#### [EXTRAIT DE PAGE]
Historien de la langue, Bernard Cerquiglini est conseiller scientifique du Petit Larousse illustré qui accueillera dans sa version 2022 de nouveaux mots, tels que déconfinement ou quatorzaine. Le linguiste, qui publiera en octobre prochain un essai consacré aux mots de la crise, revient sur l’évolution du français avec la pandémie.

Décideurs. La crise que nous connaissons n’est-elle pas parfois aussi une crise du langage ?

Bernard Cerquiglini. Albert Camus a dit que mal nommer les choses, c’est ajouter au malheur du monde. Quand la pandémie a commencé, je me suis montré attentif à cette question. J’ai été heureusement surpris. Les Français ont bien réagi : ils ont compris que cette crise était aussi une question de langue, qu’il fallait passer l’information et réagir ensemble. Il me semble qu’on a eu une réaction de la langue extrêmement positive. On s’est doté très vite de mots, et de mots français, en redonnant vie à des termes anciens qui étaient en sommeil ou en en créant de toute pièce. Il y a eu une appropriation collective de la langue.

#### [DONNÉES FOURNIES]
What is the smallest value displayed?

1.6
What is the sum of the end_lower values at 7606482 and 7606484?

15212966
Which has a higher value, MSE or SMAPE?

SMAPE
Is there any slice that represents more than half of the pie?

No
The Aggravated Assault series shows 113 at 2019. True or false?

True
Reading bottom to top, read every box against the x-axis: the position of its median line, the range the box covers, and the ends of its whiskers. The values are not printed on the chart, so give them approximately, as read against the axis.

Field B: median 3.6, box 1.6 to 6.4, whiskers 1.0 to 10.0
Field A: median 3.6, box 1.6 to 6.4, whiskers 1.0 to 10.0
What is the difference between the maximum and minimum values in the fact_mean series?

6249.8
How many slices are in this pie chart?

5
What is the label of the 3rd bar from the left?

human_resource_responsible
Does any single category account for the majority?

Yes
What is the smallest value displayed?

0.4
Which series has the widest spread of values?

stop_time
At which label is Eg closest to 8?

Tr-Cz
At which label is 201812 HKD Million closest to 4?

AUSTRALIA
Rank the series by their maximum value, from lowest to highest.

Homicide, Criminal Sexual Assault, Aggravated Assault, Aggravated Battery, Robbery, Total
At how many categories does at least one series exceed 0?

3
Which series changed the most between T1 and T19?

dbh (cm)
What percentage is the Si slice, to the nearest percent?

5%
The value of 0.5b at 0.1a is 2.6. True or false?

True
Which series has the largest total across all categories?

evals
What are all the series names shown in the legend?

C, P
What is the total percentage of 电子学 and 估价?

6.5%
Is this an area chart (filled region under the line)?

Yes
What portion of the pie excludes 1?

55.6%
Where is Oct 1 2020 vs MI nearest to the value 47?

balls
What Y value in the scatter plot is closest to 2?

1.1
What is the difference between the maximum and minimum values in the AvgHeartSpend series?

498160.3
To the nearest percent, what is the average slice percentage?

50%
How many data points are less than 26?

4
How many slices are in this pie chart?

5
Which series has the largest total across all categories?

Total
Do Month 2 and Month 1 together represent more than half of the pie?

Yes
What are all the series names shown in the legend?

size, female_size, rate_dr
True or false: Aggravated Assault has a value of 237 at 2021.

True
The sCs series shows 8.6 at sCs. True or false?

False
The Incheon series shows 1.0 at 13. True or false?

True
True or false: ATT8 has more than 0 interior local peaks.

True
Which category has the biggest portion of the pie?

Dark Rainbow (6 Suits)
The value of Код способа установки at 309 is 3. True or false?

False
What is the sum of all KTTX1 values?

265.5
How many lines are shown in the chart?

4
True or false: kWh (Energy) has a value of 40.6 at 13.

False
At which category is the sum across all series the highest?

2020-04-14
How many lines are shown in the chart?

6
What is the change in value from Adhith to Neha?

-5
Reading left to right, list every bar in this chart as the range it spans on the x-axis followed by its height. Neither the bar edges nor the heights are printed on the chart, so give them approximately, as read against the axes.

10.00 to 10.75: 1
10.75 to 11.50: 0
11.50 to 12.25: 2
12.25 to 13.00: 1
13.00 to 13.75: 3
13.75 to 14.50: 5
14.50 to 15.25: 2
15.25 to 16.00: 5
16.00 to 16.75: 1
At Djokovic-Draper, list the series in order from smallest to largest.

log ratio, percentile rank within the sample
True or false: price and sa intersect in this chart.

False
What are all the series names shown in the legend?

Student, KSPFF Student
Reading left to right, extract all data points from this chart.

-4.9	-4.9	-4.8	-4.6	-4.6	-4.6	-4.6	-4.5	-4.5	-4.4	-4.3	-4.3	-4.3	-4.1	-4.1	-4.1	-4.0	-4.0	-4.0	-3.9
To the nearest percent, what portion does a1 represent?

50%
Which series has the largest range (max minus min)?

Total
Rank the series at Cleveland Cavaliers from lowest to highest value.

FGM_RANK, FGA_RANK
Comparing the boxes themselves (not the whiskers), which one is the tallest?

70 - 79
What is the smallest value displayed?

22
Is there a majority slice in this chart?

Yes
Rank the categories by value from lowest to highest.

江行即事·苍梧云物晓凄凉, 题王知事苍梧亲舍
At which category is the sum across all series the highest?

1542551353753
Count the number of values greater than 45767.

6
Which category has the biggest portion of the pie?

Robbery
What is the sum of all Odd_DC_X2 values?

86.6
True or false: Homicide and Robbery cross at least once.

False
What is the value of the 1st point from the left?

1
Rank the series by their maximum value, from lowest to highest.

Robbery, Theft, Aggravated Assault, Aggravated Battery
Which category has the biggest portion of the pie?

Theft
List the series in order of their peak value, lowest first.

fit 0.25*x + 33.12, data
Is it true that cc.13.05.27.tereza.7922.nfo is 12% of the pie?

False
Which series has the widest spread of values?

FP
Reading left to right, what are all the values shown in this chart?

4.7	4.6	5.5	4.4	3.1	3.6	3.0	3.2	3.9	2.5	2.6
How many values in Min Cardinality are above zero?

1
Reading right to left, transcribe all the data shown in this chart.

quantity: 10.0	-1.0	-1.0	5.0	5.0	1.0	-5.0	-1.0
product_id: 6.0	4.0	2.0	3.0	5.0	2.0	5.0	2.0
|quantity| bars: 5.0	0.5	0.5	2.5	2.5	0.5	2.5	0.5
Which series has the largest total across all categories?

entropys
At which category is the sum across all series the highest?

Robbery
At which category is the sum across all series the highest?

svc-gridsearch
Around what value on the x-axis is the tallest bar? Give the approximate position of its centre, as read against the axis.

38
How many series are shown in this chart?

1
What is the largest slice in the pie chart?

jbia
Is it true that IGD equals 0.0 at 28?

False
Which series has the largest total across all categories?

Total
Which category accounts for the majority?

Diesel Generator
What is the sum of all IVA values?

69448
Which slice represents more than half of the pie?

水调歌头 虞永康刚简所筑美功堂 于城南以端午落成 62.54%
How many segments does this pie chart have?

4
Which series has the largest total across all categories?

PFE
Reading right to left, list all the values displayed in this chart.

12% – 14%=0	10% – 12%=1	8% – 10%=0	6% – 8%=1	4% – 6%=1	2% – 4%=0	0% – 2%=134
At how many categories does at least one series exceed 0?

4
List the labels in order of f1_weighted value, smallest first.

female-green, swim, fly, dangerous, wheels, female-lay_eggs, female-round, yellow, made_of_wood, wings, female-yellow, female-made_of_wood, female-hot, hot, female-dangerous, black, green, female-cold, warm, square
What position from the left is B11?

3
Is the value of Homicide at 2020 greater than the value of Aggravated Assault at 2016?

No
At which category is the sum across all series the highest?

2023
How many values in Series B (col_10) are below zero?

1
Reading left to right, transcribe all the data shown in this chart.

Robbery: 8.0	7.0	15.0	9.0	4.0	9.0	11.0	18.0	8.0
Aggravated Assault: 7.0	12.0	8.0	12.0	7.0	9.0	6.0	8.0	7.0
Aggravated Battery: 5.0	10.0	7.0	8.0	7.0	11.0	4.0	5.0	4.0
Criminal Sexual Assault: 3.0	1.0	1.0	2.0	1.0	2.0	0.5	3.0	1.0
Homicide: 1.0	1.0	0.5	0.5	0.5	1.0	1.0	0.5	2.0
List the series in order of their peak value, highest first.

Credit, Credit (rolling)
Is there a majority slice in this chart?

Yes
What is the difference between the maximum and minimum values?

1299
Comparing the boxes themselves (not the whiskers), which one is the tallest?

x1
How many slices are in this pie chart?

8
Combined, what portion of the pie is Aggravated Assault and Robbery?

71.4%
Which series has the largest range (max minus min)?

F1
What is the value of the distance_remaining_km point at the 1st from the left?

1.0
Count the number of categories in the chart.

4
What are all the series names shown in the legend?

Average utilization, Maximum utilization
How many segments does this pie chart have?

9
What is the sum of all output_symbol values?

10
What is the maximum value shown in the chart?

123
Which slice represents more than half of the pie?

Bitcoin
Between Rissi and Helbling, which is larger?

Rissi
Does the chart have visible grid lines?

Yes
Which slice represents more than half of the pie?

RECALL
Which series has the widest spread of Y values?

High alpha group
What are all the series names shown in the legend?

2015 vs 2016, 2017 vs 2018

#### [DÉTAIL TÂCHE]
D'après l'extrait de page, quelle idée Bernard Cerquiglini attribue-t-il à Albert Camus ?

#### [ZONE DE RÉPONSE]
Mal nommer les choses, c'est ajouter au malheur du monde.